Current: Annual broad-leaved weed control in sugar beet

Timescale: March - December 2024
Project Lead: Pam Chambers British Sugar
Project Sponsor: British Sugar and BBRO

Project Summary

The project will look at economic and feasible options for annual broad-leaved weed (ABLW) control in sugar beet in the absence of triflusulfuron-methyl (TSM) on fen and sandy soil types. TSM has not been renewed in Europe and use is currently being sought under Article 4.7 which at best would provide an extra 5 years of use.

Main Objectives

The renewal process has not yet commenced in Great Britain (G.B.) but decisions are likely to be influenced by those taken in Europe. The project will also include treatments with and without phenmedipham (PMP) which is also undergoing the renewal process. Treatments should highlight that growing the beet crop without PMP would be impossible where growing conventional beet and would help support its case for renewal within G.B. Currently around 80% of the G.B. crop is grown using conventional beet and would receive PM P and increasingly SMART beet also receive a 'holding' spray consisting of PMP.There are currently only 11 actives approved for use in the sugar beet crop to control ABLW's and two can only be used on SMART beet. Of the actives approved PMP, metamitron (MTM), ethofumesate (ETO) and triflusulfuron-methyl are the four key components of weed control programmes in sugar beet. ETO is the only active that has recently been renewed in G.B, the rest must go through the renewal process within the next few years.
Manufacturers will carry out weed control trials to promote the actives that they are supporting through the renewal process and will generate useful data. However, the focus will be on programmes that use their own products and will not necessarily be the most economic options for the sugar beet grower.
SMART beet my increase in market share and these rely on the use of thiencarbazone-methyl and foramsulfuron, both acetolactate synthase (ALS) chemistry. There are already known instances of weed resistance to ALS chemistry in G.B and globally weeds are known to become quickly resistant to ALS inhibitors, presumably because these herbicides have a single mode of action, and many have long residual activity.

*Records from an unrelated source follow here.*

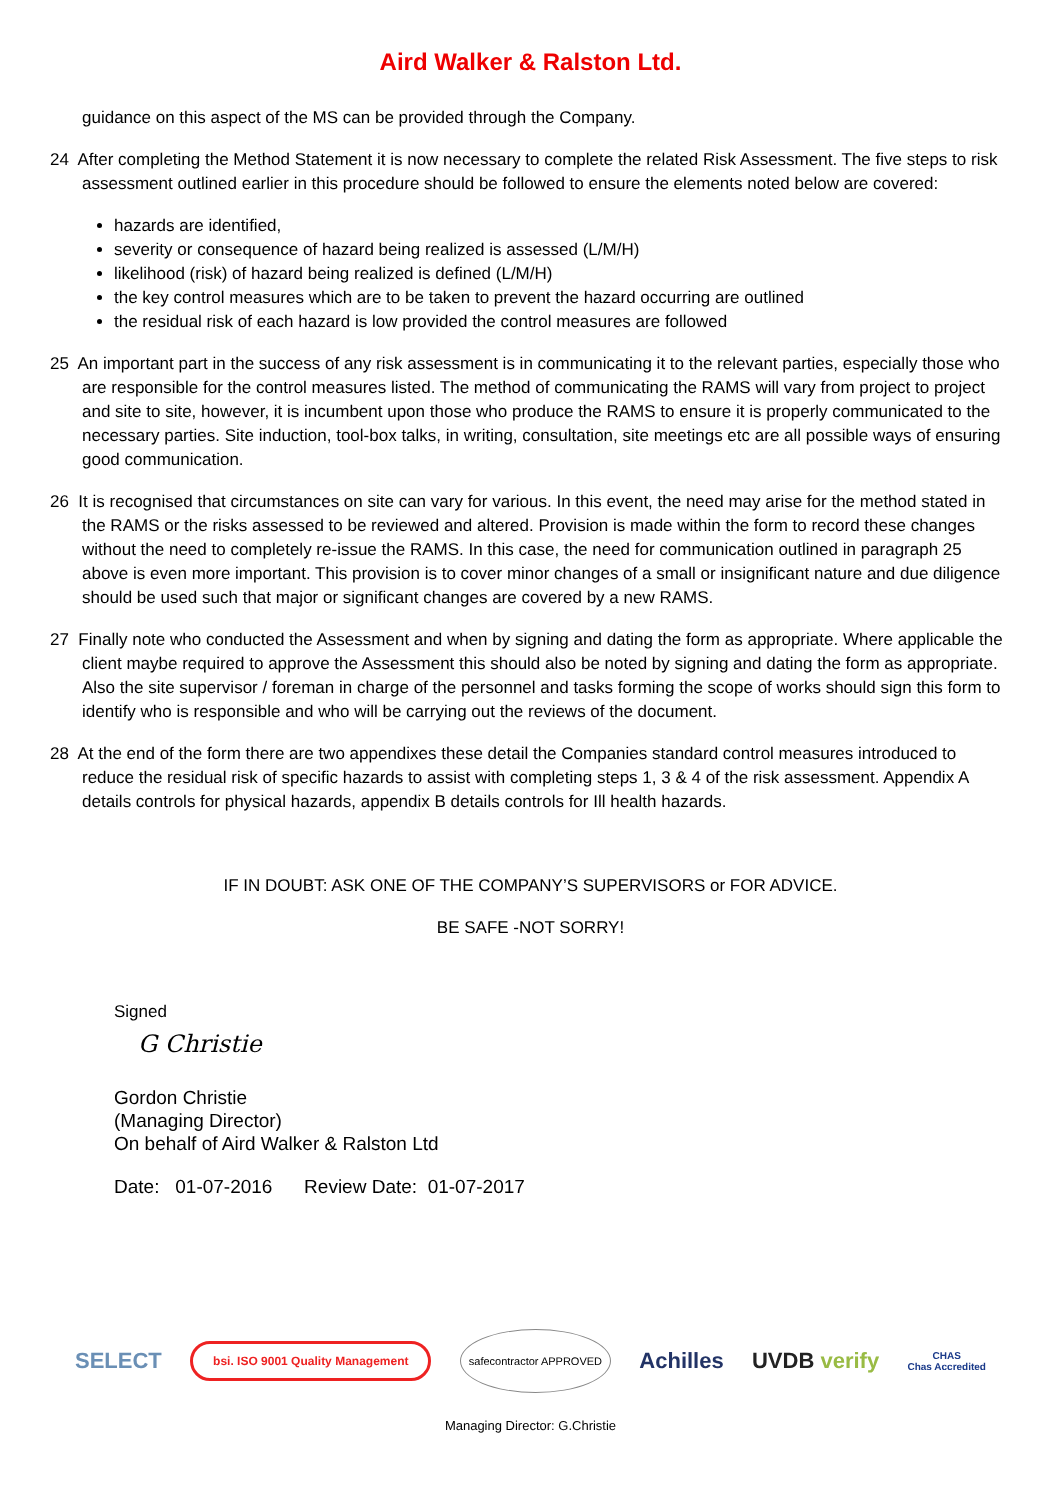Aird Walker & Ralston Ltd.
guidance on this aspect of the MS can be provided through the Company.
24 After completing the Method Statement it is now necessary to complete the related Risk Assessment. The five steps to risk assessment outlined earlier in this procedure should be followed to ensure the elements noted below are covered:
hazards are identified,
severity or consequence of hazard being realized is assessed (L/M/H)
likelihood (risk) of hazard being realized is defined (L/M/H)
the key control measures which are to be taken to prevent the hazard occurring are outlined
the residual risk of each hazard is low provided the control measures are followed
25 An important part in the success of any risk assessment is in communicating it to the relevant parties, especially those who are responsible for the control measures listed. The method of communicating the RAMS will vary from project to project and site to site, however, it is incumbent upon those who produce the RAMS to ensure it is properly communicated to the necessary parties. Site induction, tool-box talks, in writing, consultation, site meetings etc are all possible ways of ensuring good communication.
26 It is recognised that circumstances on site can vary for various. In this event, the need may arise for the method stated in the RAMS or the risks assessed to be reviewed and altered. Provision is made within the form to record these changes without the need to completely re-issue the RAMS. In this case, the need for communication outlined in paragraph 25 above is even more important. This provision is to cover minor changes of a small or insignificant nature and due diligence should be used such that major or significant changes are covered by a new RAMS.
27 Finally note who conducted the Assessment and when by signing and dating the form as appropriate. Where applicable the client maybe required to approve the Assessment this should also be noted by signing and dating the form as appropriate. Also the site supervisor / foreman in charge of the personnel and tasks forming the scope of works should sign this form to identify who is responsible and who will be carrying out the reviews of the document.
28 At the end of the form there are two appendixes these detail the Companies standard control measures introduced to reduce the residual risk of specific hazards to assist with completing steps 1, 3 & 4 of the risk assessment. Appendix A details controls for physical hazards, appendix B details controls for Ill health hazards.
IF IN DOUBT: ASK ONE OF THE COMPANY’S SUPERVISORS or FOR ADVICE.
BE SAFE -NOT SORRY!
Signed
G Christie
Gordon Christie
(Managing Director)
On behalf of Aird Walker & Ralston Ltd
Date: 01-07-2016 Review Date: 01-07-2017
SELECT bsi. ISO 9001 Quality Management safecontractor APPROVED Achilles UVDB verify CHAS
Chas Accredited
Managing Director: G.Christie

Where resistance to ALS has already developed then the addition of
'conventional chemistry' such as PDM is required to give adequate weed control in SMART beet.

The proposal is to carry out fully replicated trials on two key soil types to demonstrate issues that may occur if TSM and PMP are not renewed in the UK and to look at alternative programmes.
The trials will consist of a maximum of 16 treatments x 4 reps and will have a pre-em followed by 3 post-em timings on the sandland site and a maximum of 4 post emergence applications at the fenland site.

Within Europe beet research organisations have been carrying out trials for several years looking at alternative options, these programmes will be consulted for efficacy. However, sugar beet growers in the UK differ from their European counterparts as a) rates of application tend to be lower b) number of applications tend to be higher c) actives available and label requirements differ d) many key weeds are the same e.g. CH EAL (fat-hen) but there are variations between countries.